*** Begin section ***
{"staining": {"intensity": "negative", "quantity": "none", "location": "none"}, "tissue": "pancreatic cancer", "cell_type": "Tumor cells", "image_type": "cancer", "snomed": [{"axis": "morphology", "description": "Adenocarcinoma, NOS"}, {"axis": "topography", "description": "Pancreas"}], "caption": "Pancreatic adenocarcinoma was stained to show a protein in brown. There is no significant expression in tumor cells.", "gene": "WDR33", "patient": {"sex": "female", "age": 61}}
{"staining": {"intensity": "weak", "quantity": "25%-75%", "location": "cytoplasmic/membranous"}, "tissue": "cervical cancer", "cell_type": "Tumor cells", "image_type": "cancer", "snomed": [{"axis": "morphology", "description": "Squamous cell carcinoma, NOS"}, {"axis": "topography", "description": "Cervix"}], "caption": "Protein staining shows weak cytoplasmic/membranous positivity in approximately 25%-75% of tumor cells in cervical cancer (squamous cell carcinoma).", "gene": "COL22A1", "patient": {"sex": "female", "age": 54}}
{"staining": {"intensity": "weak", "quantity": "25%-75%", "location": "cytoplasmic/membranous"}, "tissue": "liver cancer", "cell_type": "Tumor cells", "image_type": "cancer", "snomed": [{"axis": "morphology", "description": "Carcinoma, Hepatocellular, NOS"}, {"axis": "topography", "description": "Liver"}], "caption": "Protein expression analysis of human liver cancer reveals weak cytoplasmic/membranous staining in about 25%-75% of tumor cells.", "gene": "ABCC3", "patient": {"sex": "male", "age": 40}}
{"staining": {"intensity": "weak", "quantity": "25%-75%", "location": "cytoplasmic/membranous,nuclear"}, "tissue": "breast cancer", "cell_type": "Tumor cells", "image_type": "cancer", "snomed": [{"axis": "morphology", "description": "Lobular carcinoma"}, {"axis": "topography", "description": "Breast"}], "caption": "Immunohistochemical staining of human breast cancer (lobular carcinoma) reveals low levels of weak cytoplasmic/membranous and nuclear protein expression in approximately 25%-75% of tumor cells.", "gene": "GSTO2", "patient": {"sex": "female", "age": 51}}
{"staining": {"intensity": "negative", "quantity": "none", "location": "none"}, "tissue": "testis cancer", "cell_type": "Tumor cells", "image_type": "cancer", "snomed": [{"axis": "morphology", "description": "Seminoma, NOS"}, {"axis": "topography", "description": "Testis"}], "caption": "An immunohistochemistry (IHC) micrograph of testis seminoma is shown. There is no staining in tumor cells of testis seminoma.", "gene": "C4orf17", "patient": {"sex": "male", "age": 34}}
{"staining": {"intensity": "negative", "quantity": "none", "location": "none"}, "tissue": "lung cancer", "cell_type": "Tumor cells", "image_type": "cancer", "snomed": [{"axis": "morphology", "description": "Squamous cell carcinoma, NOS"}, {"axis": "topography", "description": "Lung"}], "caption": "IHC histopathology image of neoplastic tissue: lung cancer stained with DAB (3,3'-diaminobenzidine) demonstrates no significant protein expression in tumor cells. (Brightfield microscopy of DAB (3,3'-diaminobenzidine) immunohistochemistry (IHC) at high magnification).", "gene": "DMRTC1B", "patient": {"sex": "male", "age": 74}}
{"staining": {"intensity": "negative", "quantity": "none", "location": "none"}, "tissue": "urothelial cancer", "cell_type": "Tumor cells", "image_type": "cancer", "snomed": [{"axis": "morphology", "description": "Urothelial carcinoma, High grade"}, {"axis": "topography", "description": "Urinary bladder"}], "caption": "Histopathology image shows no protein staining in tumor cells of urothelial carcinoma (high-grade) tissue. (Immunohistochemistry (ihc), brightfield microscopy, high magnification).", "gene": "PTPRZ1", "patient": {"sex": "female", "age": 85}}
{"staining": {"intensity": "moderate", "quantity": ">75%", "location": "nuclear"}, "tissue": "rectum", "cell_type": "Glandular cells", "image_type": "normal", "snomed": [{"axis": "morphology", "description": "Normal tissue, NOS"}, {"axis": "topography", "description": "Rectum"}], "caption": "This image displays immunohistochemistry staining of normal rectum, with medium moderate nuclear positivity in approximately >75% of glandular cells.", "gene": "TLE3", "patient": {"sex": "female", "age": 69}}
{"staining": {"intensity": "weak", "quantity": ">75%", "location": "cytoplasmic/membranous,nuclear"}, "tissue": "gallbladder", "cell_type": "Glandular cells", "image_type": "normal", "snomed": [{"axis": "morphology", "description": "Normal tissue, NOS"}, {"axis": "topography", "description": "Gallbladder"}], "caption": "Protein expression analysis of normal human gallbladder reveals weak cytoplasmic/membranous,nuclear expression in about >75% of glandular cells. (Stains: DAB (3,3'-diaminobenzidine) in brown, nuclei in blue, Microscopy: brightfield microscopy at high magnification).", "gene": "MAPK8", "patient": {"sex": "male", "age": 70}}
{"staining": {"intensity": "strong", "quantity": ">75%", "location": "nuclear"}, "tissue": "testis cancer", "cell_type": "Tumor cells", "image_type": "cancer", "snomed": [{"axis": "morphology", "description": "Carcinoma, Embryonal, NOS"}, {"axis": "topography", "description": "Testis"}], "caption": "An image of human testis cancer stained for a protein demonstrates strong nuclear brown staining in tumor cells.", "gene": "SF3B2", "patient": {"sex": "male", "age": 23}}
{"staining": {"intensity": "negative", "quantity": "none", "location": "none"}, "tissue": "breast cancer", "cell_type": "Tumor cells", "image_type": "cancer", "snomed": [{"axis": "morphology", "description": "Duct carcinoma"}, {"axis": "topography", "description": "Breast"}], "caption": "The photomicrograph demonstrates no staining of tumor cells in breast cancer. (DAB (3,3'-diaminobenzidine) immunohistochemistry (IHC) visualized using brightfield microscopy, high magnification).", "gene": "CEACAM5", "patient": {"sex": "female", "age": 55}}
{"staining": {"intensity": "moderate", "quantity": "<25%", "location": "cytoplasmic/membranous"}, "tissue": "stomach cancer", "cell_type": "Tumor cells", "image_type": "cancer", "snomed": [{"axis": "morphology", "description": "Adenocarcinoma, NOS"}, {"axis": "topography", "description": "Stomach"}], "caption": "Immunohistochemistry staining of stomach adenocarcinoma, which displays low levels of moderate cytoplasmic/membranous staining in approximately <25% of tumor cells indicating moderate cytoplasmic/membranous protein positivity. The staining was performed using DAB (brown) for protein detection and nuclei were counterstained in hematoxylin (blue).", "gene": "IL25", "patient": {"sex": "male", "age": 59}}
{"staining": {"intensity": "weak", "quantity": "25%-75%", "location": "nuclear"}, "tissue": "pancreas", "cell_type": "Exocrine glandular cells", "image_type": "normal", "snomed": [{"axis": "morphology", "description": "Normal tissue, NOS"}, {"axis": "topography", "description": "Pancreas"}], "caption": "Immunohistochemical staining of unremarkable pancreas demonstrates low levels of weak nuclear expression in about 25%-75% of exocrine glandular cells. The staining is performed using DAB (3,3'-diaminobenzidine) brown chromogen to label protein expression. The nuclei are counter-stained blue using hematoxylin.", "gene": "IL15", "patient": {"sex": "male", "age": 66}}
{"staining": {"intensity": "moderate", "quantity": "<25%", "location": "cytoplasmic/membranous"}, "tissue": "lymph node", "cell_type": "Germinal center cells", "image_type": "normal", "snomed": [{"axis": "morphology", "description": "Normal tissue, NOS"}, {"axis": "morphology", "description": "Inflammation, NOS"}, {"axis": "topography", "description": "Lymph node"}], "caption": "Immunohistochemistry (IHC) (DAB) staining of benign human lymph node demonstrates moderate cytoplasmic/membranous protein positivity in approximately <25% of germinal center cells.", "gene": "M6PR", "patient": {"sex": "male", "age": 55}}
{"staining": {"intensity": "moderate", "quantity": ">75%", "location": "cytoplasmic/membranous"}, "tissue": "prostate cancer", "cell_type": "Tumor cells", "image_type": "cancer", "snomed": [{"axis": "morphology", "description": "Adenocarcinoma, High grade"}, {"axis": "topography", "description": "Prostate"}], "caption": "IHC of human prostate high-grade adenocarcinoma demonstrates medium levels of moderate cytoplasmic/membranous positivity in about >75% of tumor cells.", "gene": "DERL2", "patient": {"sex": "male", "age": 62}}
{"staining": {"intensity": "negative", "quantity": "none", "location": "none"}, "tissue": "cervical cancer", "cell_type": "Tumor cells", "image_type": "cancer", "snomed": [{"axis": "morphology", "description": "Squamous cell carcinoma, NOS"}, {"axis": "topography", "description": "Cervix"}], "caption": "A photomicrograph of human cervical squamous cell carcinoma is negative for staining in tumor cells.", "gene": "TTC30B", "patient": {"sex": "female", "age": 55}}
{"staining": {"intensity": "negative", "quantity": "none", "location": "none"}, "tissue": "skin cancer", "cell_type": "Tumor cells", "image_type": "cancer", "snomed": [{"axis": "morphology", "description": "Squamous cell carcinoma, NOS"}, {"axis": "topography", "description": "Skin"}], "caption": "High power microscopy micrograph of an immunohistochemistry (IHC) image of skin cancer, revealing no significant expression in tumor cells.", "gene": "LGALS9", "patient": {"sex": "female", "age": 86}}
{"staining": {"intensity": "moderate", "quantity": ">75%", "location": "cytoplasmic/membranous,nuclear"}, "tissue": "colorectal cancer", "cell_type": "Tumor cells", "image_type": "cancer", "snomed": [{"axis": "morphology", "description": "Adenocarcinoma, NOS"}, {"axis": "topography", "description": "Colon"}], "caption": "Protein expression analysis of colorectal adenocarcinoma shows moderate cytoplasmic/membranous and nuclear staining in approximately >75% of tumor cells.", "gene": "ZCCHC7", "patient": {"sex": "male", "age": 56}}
*** End section ***
WHAT YOU ARE ASKED TO DO
Give back exactly the lines above, from the line containing "(IHC) (DAB) staining" through the line containing "of human prostate", with both end lines and nothing more.

TASK OUTPUT
{"staining": {"intensity": "moderate", "quantity": "<25%", "location": "cytoplasmic/membranous"}, "tissue": "lymph node", "cell_type": "Germinal center cells", "image_type": "normal", "snomed": [{"axis": "morphology", "description": "Normal tissue, NOS"}, {"axis": "morphology", "description": "Inflammation, NOS"}, {"axis": "topography", "description": "Lymph node"}], "caption": "Immunohistochemistry (IHC) (DAB) staining of benign human lymph node demonstrates moderate cytoplasmic/membranous protein positivity in approximately <25% of germinal center cells.", "gene": "M6PR", "patient": {"sex": "male", "age": 55}}
{"staining": {"intensity": "moderate", "quantity": ">75%", "location": "cytoplasmic/membranous"}, "tissue": "prostate cancer", "cell_type": "Tumor cells", "image_type": "cancer", "snomed": [{"axis": "morphology", "description": "Adenocarcinoma, High grade"}, {"axis": "topography", "description": "Prostate"}], "caption": "IHC of human prostate high-grade adenocarcinoma demonstrates medium levels of moderate cytoplasmic/membranous positivity in about >75% of tumor cells.", "gene": "DERL2", "patient": {"sex": "male", "age": 62}}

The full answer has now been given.